La opacidad otorga presencia, está allí, a través del velo se ve. La transparencia le da condición de tal, su propia visualidad como presencia opaca. Eso es la lógica dialéctica: no es posible que A sea solo A. La escritura es un velo cuya opacidad será cada vez más oscura a mayor presbicia y menor distancia del objeto. El interés honesto, ante una córnea corta, supondría una operación para poder ver lo que hay.
El velo está en el lector, no en el texto. Cuando un alumno que no estudió, encuentra difícil la evaluación; asido al mecanismo del desplazamiento, atribuye a la prueba oscuridad. Todo texto será más o menos opaco en función del lector. Interesarse por algún discurso especializado, hace al sujeto partícipe de un grupo pequeño que explora y revisa folios y archivos. Es tan simple como mejorar la lectura comprensiva.
El no-saber sería el inicio de una búsqueda. Se espera la honestidad del que reconoce no saber, y entonces inicia la aventura, la exploración, y la escritura remozada de referencias. Esa es la operación: significar el inicio de una búsqueda. Sin embargo, en la sociedad que celebra la ignorancia, este ejercicio no se realiza, más bien, sobreviene una parálisis contagiosa: el placer sin texto, cuya ganancia secundaria parece completarse en la sorna contra todo el que se aventura a los espacios abiertos por la pregunta.

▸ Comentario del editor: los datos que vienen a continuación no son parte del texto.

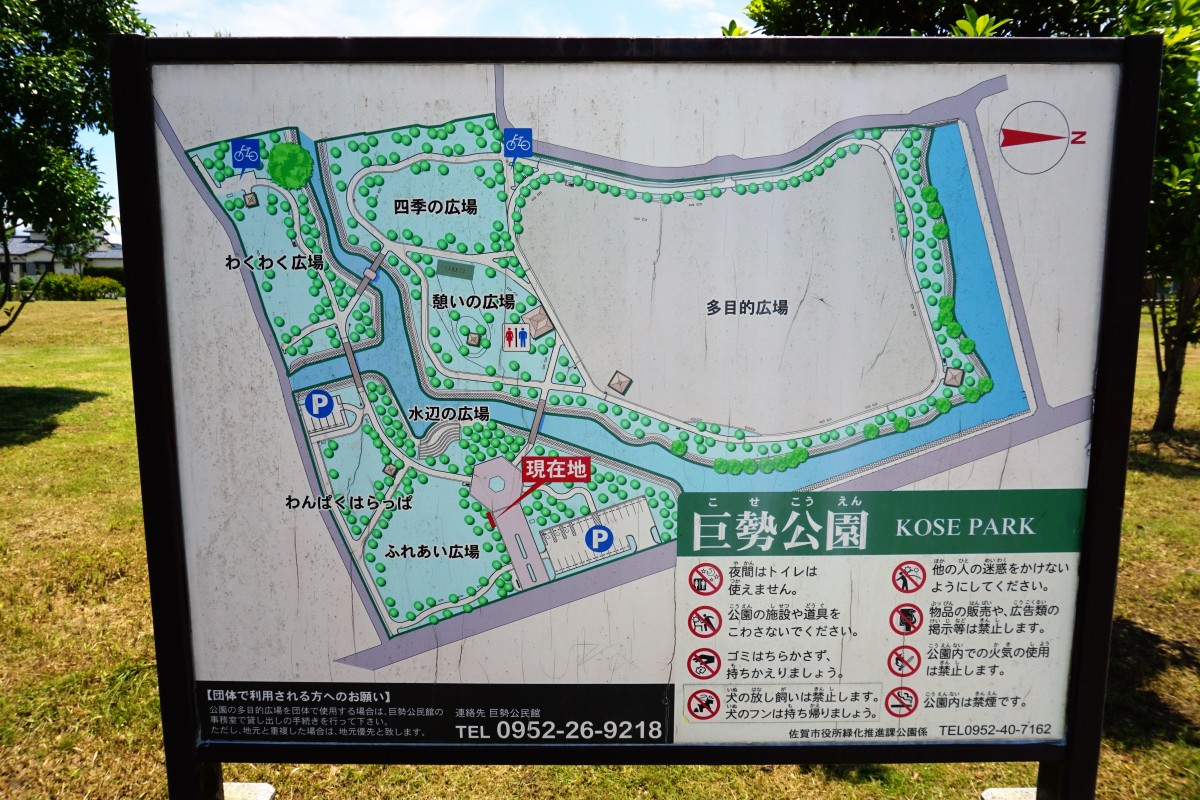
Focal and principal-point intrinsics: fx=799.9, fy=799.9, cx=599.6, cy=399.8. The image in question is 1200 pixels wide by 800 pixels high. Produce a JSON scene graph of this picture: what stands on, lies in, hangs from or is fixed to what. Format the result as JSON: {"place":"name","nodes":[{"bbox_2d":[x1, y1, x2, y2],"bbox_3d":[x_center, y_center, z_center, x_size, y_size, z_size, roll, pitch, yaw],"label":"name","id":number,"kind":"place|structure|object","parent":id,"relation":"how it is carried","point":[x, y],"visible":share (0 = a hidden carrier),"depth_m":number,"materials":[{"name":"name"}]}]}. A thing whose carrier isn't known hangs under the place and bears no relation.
{"place":"outdoors","nodes":[
{"label":"outdoors","id":0,"kind":"place"},
{"bbox_2d":[0,228,121,282],"label":"building","id":1,"kind":"structure","parent":0,"point":[57,269],"materials":[{"name":"white paint"}]},
{"bbox_2d":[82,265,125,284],"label":"hedge","id":2,"kind":"object","parent":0,"point":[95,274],"visible":0.32,"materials":[{"name":"green plant"}]},
{"bbox_2d":[32,1,761,244],"label":"sky","id":3,"kind":"structure","parent":0,"point":[181,31],"materials":[{"name":"blue"}]},
{"bbox_2d":[139,0,755,38],"label":"cloud","id":4,"kind":"structure","parent":0,"point":[442,19],"materials":[{"name":"white"}]},
{"bbox_2d":[0,296,1199,799],"label":"lawn","id":5,"kind":"structure","parent":0,"point":[947,766],"materials":[{"name":"green plant"}]},
{"bbox_2d":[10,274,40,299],"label":"shrub","id":6,"kind":"object","parent":5,"relation":"on","point":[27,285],"visible":0.56,"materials":[{"name":"green plant"}]},
{"bbox_2d":[0,0,154,331],"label":"tree","id":7,"kind":"object","parent":5,"relation":"on","point":[27,87],"visible":0.98,"depth_m":10.50,"materials":[{"name":"green plant"}]},
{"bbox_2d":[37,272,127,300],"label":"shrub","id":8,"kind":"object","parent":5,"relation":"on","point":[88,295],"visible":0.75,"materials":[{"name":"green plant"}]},
{"bbox_2d":[222,781,274,799],"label":"concrete footing","id":9,"kind":"object","parent":5,"relation":"on","point":[268,789],"visible":0.63,"depth_m":2.71,"materials":[{"name":"grey concrete"}]},
{"bbox_2d":[107,33,1172,797],"bbox_3d":[0.088,0.277,2.208,2.977,2.305,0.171,0,10,0],"label":"information sign","id":10,"kind":"object","parent":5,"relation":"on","point":[163,689],"visible":0.98,"depth_m":2.16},
{"bbox_2d":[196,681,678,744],"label":"information sign","id":11,"kind":"object","parent":10,"relation":"attached to","point":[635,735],"visible":0.94,"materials":[{"name":"black"}]},
{"bbox_2d":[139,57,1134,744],"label":"map","id":12,"kind":"object","parent":10,"relation":"attached to","point":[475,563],"visible":0.9,"depth_m":2.06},
{"bbox_2d":[981,787,1035,799],"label":"concrete footing","id":13,"kind":"object","parent":5,"relation":"on","point":[1008,791],"visible":0.55,"depth_m":2.75,"materials":[{"name":"concrete"}]},
{"bbox_2d":[1125,0,1199,438],"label":"tree","id":14,"kind":"object","parent":5,"relation":"on","point":[1161,400],"visible":0.64,"depth_m":8.50,"materials":[{"name":"green plant"}]},
{"bbox_2d":[734,0,1198,36],"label":"tree","id":15,"kind":"object","parent":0,"point":[1064,15],"visible":0.23,"depth_m":6.27,"materials":[{"name":"green plant"}]}
]}

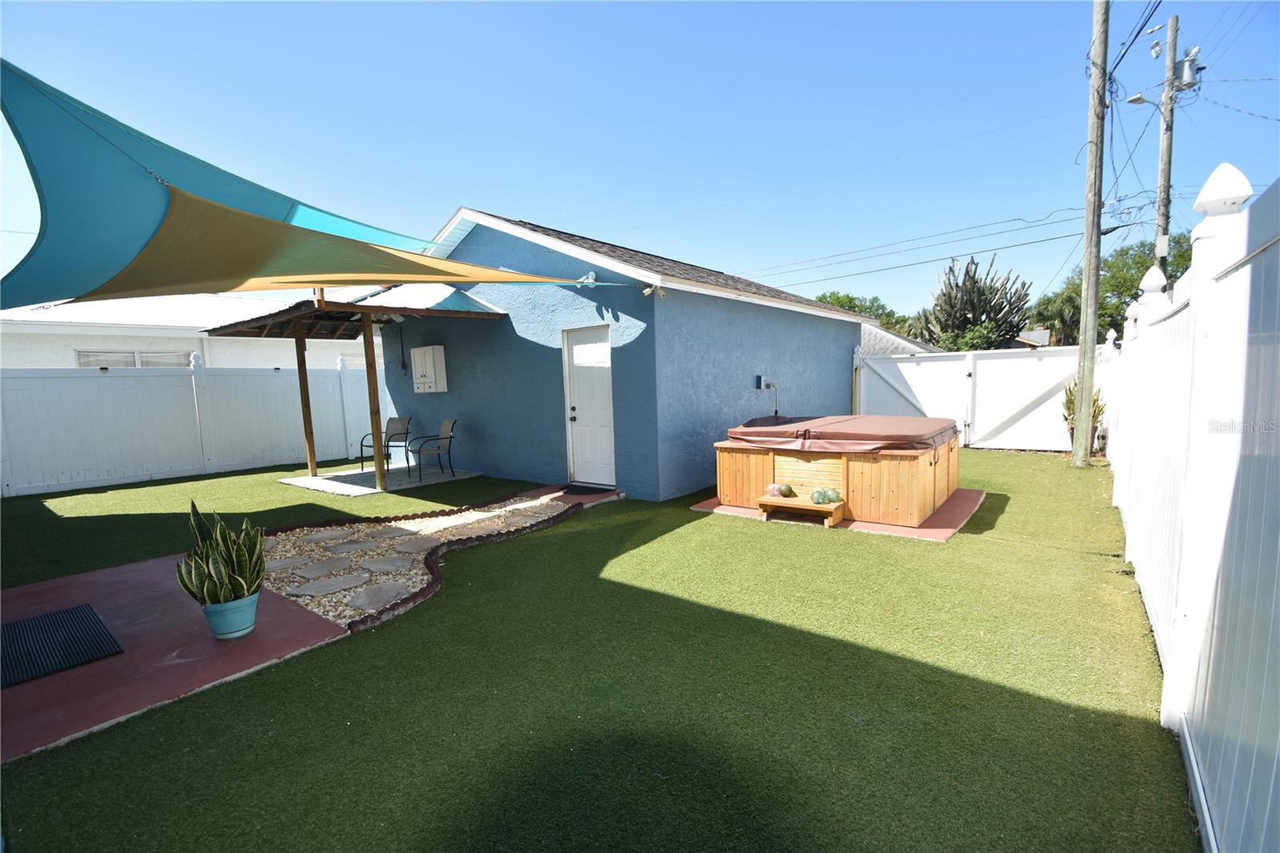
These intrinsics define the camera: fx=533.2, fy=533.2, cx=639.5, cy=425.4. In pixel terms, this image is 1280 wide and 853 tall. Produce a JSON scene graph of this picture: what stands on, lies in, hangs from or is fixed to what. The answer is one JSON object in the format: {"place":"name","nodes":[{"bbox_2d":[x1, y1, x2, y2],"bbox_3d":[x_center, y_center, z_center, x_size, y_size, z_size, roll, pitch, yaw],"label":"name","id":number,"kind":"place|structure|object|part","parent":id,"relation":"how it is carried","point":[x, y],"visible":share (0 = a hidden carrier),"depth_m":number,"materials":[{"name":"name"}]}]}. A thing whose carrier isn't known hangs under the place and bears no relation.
{"place":"outdoors","nodes":[
{"label":"outdoors","id":0,"kind":"place"},
{"bbox_2d":[0,292,381,368],"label":"neighboring house","id":1,"kind":"structure","parent":0,"point":[96,344],"depth_m":12.74,"materials":[{"name":"white paint"}]},
{"bbox_2d":[72,348,193,366],"bbox_3d":[-11.037,-1.107,11.809,0.164,1.157,1.928,3,8,39],"label":"window","id":2,"kind":"structure","parent":1,"relation":"in","point":[86,362],"depth_m":11.64,"materials":[{"name":"white"}]},
{"bbox_2d":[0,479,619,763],"label":"path","id":3,"kind":"structure","parent":0,"point":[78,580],"materials":[{"name":"red concrete"}]},
{"bbox_2d":[0,603,123,687],"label":"doormat","id":4,"kind":"object","parent":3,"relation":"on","point":[86,607],"visible":0.99,"depth_m":3.23,"materials":[{"name":"black rubber"}]},
{"bbox_2d":[199,588,259,638],"bbox_3d":[-2.518,1.174,3.309,0.300,0.239,0.301,-3,6,-16],"label":"flower pot","id":5,"kind":"object","parent":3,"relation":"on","point":[239,632],"visible":0.78,"depth_m":3.23,"materials":[{"name":"blue ceramic"}]},
{"bbox_2d":[177,499,267,603],"bbox_3d":[-2.523,0.764,3.223,0.486,0.611,0.508,-2,6,-5],"label":"snake plant","id":6,"kind":"object","parent":5,"relation":"in","point":[236,580],"visible":0.93,"depth_m":3.19,"materials":[{"name":"green plant"}]},
{"bbox_2d":[559,484,611,495],"bbox_3d":[-0.797,0.880,7.299,0.782,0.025,0.553,3,8,39],"label":"doormat","id":7,"kind":"object","parent":3,"relation":"on","point":[582,488],"visible":0.93,"depth_m":7.24,"materials":[{"name":"black carpet"}]},
{"bbox_2d":[276,463,486,495],"label":"concrete patio","id":8,"kind":"structure","parent":0,"point":[354,486],"materials":[{"name":"concrete"}]},
{"bbox_2d":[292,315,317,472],"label":"wooden post","id":9,"kind":"object","parent":8,"relation":"on","point":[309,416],"visible":0.95,"depth_m":9.15,"materials":[{"name":"brown wood"}]},
{"bbox_2d":[207,292,513,489],"bbox_3d":[-4.208,-0.733,8.334,3.433,3.151,3.131,3,8,39],"label":"wooden pergola","id":10,"kind":"object","parent":8,"relation":"on","point":[319,302],"visible":0.85,"depth_m":8.06,"materials":[{"name":"brown wood"}]},
{"bbox_2d":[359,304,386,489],"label":"wooden post","id":11,"kind":"object","parent":8,"relation":"on","point":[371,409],"visible":0.97,"depth_m":7.86,"materials":[{"name":"brown wood"}]},
{"bbox_2d":[357,415,412,473],"bbox_3d":[-4.389,0.328,9.248,0.631,0.936,0.674,1,6,19],"label":"patio chair","id":12,"kind":"object","parent":8,"relation":"on","point":[394,434],"visible":0.85,"depth_m":9.35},
{"bbox_2d":[407,418,457,480],"bbox_3d":[-3.307,0.379,8.575,0.648,0.924,0.636,-6,7,-34],"label":"patio chair","id":13,"kind":"object","parent":8,"relation":"on","point":[439,438],"visible":0.98,"depth_m":8.56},
{"bbox_2d":[0,448,1203,852],"label":"lawn","id":14,"kind":"structure","parent":0,"point":[612,530],"materials":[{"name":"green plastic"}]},
{"bbox_2d":[0,357,382,495],"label":"white fence","id":15,"kind":"object","parent":14,"relation":"on","point":[251,461],"visible":0.87,"depth_m":9.20,"materials":[{"name":"white plastic"}]},
{"bbox_2d":[256,494,575,629],"bbox_3d":[-2.023,1.120,5.303,2.610,0.106,3.389,3,8,39],"label":"gravel bed","id":16,"kind":"object","parent":14,"relation":"in","point":[362,533],"visible":0.59,"depth_m":4.74,"materials":[{"name":"beige gravel"}]},
{"bbox_2d":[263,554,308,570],"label":"stepping stone","id":17,"kind":"object","parent":16,"relation":"in","point":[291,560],"visible":0.82,"depth_m":4.60,"materials":[{"name":"grey stone"}]},
{"bbox_2d":[288,556,354,578],"bbox_3d":[-2.675,1.201,4.505,0.474,0.048,0.528,3,8,39],"label":"stepping stone","id":18,"kind":"object","parent":16,"relation":"on","point":[314,573],"visible":0.96,"depth_m":4.47,"materials":[{"name":"grey stone"}]},
{"bbox_2d":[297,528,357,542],"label":"stepping stone","id":19,"kind":"object","parent":16,"relation":"on","point":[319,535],"visible":0.96,"depth_m":5.38,"materials":[{"name":"grey stone"}]},
{"bbox_2d":[292,572,368,596],"bbox_3d":[-2.371,1.225,4.118,0.482,0.046,0.560,3,8,39],"label":"stepping stone","id":20,"kind":"object","parent":16,"relation":"on","point":[314,590],"visible":0.97,"depth_m":4.07,"materials":[{"name":"grey stone"}]},
{"bbox_2d":[322,537,379,551],"bbox_3d":[-2.798,1.149,5.155,0.493,0.047,0.526,3,8,39],"label":"stepping stone","id":21,"kind":"object","parent":16,"relation":"on","point":[359,543],"visible":0.96,"depth_m":5.10,"materials":[{"name":"grey stone"}]},
{"bbox_2d":[344,580,411,610],"bbox_3d":[-1.909,1.229,3.883,0.496,0.049,0.499,3,8,39],"label":"stepping stone","id":22,"kind":"object","parent":16,"relation":"on","point":[377,593],"visible":0.95,"depth_m":3.84,"materials":[{"name":"grey stone"}]},
{"bbox_2d":[360,554,415,571],"bbox_3d":[-2.147,1.181,4.562,0.530,0.050,0.475,3,8,39],"label":"stepping stone","id":23,"kind":"object","parent":16,"relation":"on","point":[402,562],"visible":0.96,"depth_m":4.51,"materials":[{"name":"grey stone"}]},
{"bbox_2d":[392,536,439,552],"bbox_3d":[-2.109,1.129,5.054,0.507,0.050,0.457,3,8,39],"label":"stepping stone","id":24,"kind":"object","parent":16,"relation":"on","point":[419,546],"visible":0.94,"depth_m":5.02,"materials":[{"name":"grey stone"}]},
{"bbox_2d":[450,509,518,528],"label":"stepping stone","id":25,"kind":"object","parent":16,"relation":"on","point":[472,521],"visible":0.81,"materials":[{"name":"grey stone"}]},
{"bbox_2d":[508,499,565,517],"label":"stepping stone","id":26,"kind":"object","parent":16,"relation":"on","point":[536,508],"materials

El saber no es una interpretación de la razón sino un cuestionamiento a su límite. De tal forma que el no saber debería convertirse en un viaje. No se trata de estar seguro de la afirmación y negación, más bien se trata de avanzar en la incertidumbre que nos impone el viaje
Unos amigos profesionales de las ciencias sociales, imbuidos en una sociología del individuo, planteaban que la causa de la indiferencia social era la ignorancia. Otros, consideraron una correlación entre ambos vicios. De allí se podría colegir entonces, que indiferencia e ignorancia son contingentes. La “haraganería intelectual” sería la causa de la ignorancia. Sin embargo, el fenómeno es más complejo y toca la normalización de la estulticia.
El peligro mayor es que se instaure una pedagogía de la ignorancia, de tal modo que cualquier persona que inquiera sobre algún saber, se tope, no solo con ideologías que han suplantado sistemas de ciencia, la interrogación anti aprendizaje y la oficialización de la obscenidad, sino también con el rechazo y el estigma que, en la historia de la humanidad ha sido siempre antesala de persecuciones y crímenes.
Sin tremendismos, ojalá no volvamos a la quema de libros y lapidación de intelectuales.